Records contained in a dataset
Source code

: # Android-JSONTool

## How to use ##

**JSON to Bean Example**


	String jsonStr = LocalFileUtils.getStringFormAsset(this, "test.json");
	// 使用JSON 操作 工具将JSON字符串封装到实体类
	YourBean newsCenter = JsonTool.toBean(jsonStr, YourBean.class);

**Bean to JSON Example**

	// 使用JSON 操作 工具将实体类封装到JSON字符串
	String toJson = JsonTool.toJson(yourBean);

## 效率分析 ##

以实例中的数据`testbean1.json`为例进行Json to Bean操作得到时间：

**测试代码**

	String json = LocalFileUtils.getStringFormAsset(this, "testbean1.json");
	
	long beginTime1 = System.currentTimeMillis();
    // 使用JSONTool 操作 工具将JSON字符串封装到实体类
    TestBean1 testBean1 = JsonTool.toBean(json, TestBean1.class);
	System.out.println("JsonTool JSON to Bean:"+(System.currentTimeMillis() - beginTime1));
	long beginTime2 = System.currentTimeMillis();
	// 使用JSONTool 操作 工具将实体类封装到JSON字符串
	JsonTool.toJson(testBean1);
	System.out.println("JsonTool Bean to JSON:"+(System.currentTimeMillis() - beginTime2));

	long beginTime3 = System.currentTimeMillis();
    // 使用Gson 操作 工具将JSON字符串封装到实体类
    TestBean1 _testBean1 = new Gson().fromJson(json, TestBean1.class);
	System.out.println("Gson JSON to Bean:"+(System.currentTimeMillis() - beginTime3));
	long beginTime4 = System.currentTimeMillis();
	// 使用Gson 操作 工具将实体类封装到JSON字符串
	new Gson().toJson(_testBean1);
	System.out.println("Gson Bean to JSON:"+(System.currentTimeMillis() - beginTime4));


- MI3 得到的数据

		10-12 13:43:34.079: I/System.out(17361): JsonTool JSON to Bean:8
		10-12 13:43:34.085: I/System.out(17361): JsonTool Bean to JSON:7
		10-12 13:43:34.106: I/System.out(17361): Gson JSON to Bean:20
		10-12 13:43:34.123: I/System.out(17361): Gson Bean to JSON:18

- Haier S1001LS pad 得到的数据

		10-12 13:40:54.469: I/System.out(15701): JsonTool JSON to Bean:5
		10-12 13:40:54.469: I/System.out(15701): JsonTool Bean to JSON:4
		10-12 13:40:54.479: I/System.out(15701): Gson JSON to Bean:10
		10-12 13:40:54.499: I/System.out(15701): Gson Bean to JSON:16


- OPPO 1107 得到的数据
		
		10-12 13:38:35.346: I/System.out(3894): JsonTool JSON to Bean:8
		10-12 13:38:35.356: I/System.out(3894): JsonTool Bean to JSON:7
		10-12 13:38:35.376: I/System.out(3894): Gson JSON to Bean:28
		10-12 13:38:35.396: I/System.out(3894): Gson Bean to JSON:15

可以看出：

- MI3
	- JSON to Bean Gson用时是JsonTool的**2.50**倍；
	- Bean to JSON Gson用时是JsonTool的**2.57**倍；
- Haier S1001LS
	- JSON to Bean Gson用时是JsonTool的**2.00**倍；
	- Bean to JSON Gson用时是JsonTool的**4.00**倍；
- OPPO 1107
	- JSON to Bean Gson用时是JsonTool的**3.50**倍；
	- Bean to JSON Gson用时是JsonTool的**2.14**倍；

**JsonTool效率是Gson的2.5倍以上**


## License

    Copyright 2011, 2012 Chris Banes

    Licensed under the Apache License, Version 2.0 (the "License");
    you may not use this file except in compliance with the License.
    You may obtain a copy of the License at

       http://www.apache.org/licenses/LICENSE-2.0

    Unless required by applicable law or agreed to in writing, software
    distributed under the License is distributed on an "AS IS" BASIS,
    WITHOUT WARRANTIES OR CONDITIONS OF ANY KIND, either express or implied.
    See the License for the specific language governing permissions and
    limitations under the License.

§ **TASK REQUIREMENTS**: The answer must consist of every line from the entries that holds the string "使用Gson".

§ **RESULT OF THIS TASK**:
    // 使用Gson 操作 工具将JSON字符串封装到实体类
	// 使用Gson 操作 工具将实体类封装到JSON字符串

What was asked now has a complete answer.